Measuring self-service success and the self-service experience is hard. In the assisted model, we can count events or cases and the linking of articles gives us a view of article use. In online communities, we can count posts and responses, which have a strong correlation to requests and responses. In the self-service model, we can count activity like searches and page views and sessions, but they don't have a one-to-one relationship to issues pursued and resolved. So, we have to infer things about the self-service experience from a number of different sources. And, just like in Performance Assessment, where the creation of value can not be directly counted, we find a triangulation model is very useful.
There are a number of things we want to measure about our self-service mechanism.
- User's view
- What value is being realized by those who use self-service?
- What is the experience of those who use it?
- How often is self-service used before a case is opened?
- How often are users of self-service finding things that are helpful?
- Internal view
- What value is the organization realizing:
- How much demand is being satisfied through self service success?
- How much demand is being satisfied through self-service success that would have come to the assisted model (cost reduction)?
- What is the pattern of article use - what articles are valuable to the users?
- What impact is self-service having on the nature of the work that still comes into the assisted path (new versus known ratio)?
- What value is the organization realizing:
Assessing the self-service experience and value relies on a combination of data analysis, user feedback, and observation.
- User behavior patterns
- Click stream analysis
- Volume variation
Direct user feedback:
- Comments and feedback from users
- Usability tests
Because none of the self-service mentioned above are precise - that is, none of them by themselves directly represent the user experience, we have to look at them together using the triangulation concept. For the above measures, it is the trends that are most important, not the absolute value. And, it is our ability to correlate the different perspectives to gain confidence in our assessment of the user experience.
As we discussed in Technique 5.10: Content Health Indicators, we need a way to assess the value of the articles in the knowledge base as it grows. The three perspectives discussed in Assessing the Value of Articles are relevant here as well: frequency of reuse, frequency of reference and the value of the collection of articles. The articles available through self-service should be included in value assessment.
The most powerful and valuable feedback about KCS articles comes from the audience using them. Every time a user acknowledges getting value from a KCS article, that feedback should be visible to all who contributed to the KCS article: the creator, as well as people who reused and modified the article. If an end-user flags a KCS article as incomplete or confusing, that KCS article must be queued for rework.
In order to promote trust and to increase the credibility of the KCS articles, some organizations are making feedback visible to all audiences. A ranking system can be put in place similar to what Amazon.com does with product reviews, or Trip Advisor and Yelp provide for user reviews of hotels and restaurants. This information can feed into the triangulation model for assessing the self-service experience.

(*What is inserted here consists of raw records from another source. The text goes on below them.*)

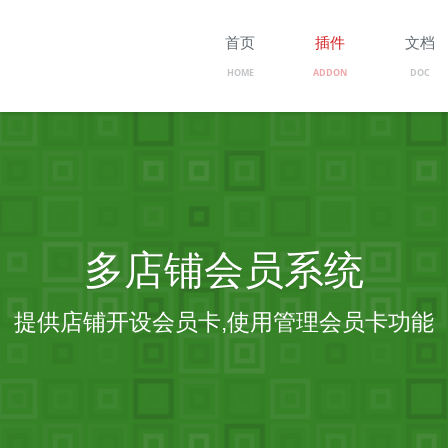
首页
插件
文档
HOME
ADDON
DOC
多店铺会员系统
提供店铺开设会员卡,使用管理会员卡功能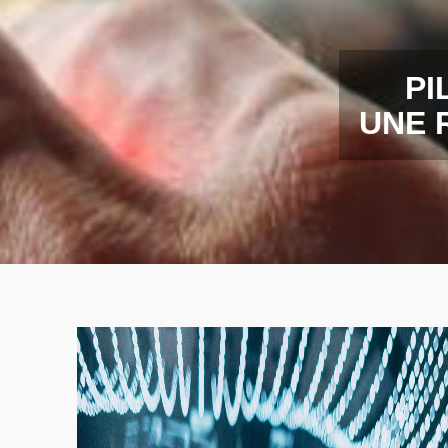
PI
UNE 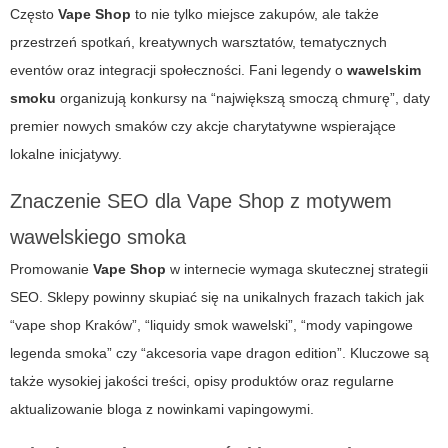
Często
Vape Shop
to nie tylko miejsce zakupów, ale także
przestrzeń spotkań, kreatywnych warsztatów, tematycznych
eventów oraz integracji społeczności. Fani legendy o
wawelskim
smoku
organizują konkursy na “największą smoczą chmurę”, daty
premier nowych smaków czy akcje charytatywne wspierające
lokalne inicjatywy.
Znaczenie SEO dla Vape Shop z motywem
wawelskiego smoka
Promowanie
Vape Shop
w internecie wymaga skutecznej strategii
SEO. Sklepy powinny skupiać się na unikalnych frazach takich jak
“vape shop Kraków”, “liquidy smok wawelski”, “mody vapingowe
legenda smoka” czy “akcesoria vape dragon edition”. Kluczowe są
także wysokiej jakości treści, opisy produktów oraz regularne
aktualizowanie bloga z nowinkami vapingowymi.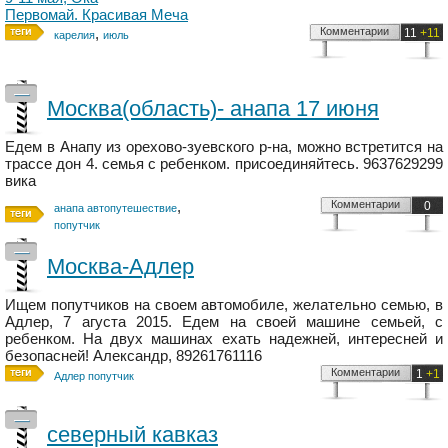
Первомай. Красивая Меча
,
Комментарии
11
+11
карелия
июль
—
Москва(область)- анапа 17 июня
Едем в Анапу из орехово-зуевского р-на, можно встретится на
трассе дон 4. семья с ребенком. присоединяйтесь. 9637629299
вика
,
Комментарии
0
анапа автопутешествие
попутчик
—
Москва-Адлер
Ищем попутчиков на своем автомобиле, желательно семью, в
Адлер, 7 агуста 2015. Едем на своей машине семьей, с
ребенком. На двух машинах ехать надежней, интересней и
безопасней! Александр, 89261761116
Комментарии
1
+1
Адлер попутчик
—
северный кавказ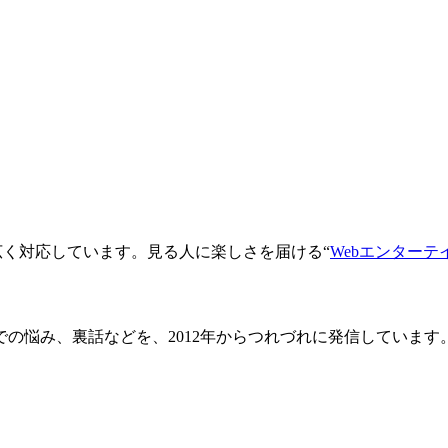
広く対応しています。見る人に楽しさを届ける“
Webエンターテ
み、裏話などを、2012年からつれづれに発信しています。 みなさ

An underlying premise of KCS is "the best people to create and maintain the knowledge base are the people who use it every day." As organizations enter Phase 4 - Leverage, of the KCS adoption model and make the majority of what they know available to users through a self-service model, that premise still holds.
This raises the question of how to engage users as part of the process. In fact, as organizations mature to the point where a large portion of their articles are external in a just-in-time manner (lots of KCS Publishers across the organization publishing in the moment), good user feedback mechanisms become critical. Users become part of the quality management process for KCS articles. Here are some of the ways member companies have implemented this when allowing users to comment on articles:
Some make comments private and ask the user if they want to be contacted about the comment. If the user checks the "contact me" box, the system opens an incident for that customer and it goes into the normal incident handling process. This approach is probably feasible only for high complexity/low volume environments.
Some make the comment public with a wiki-like section on each article that allows users to contribute their experience and opinions and see the comments of others
Some allow trusted users (often identified through the community forums) to create and modify articles in the knowledge base. The source of the article or modification is indicated in the article.
Some have segmented the knowledge base and have a governance model in place that allows all users to contribute to open-source type content.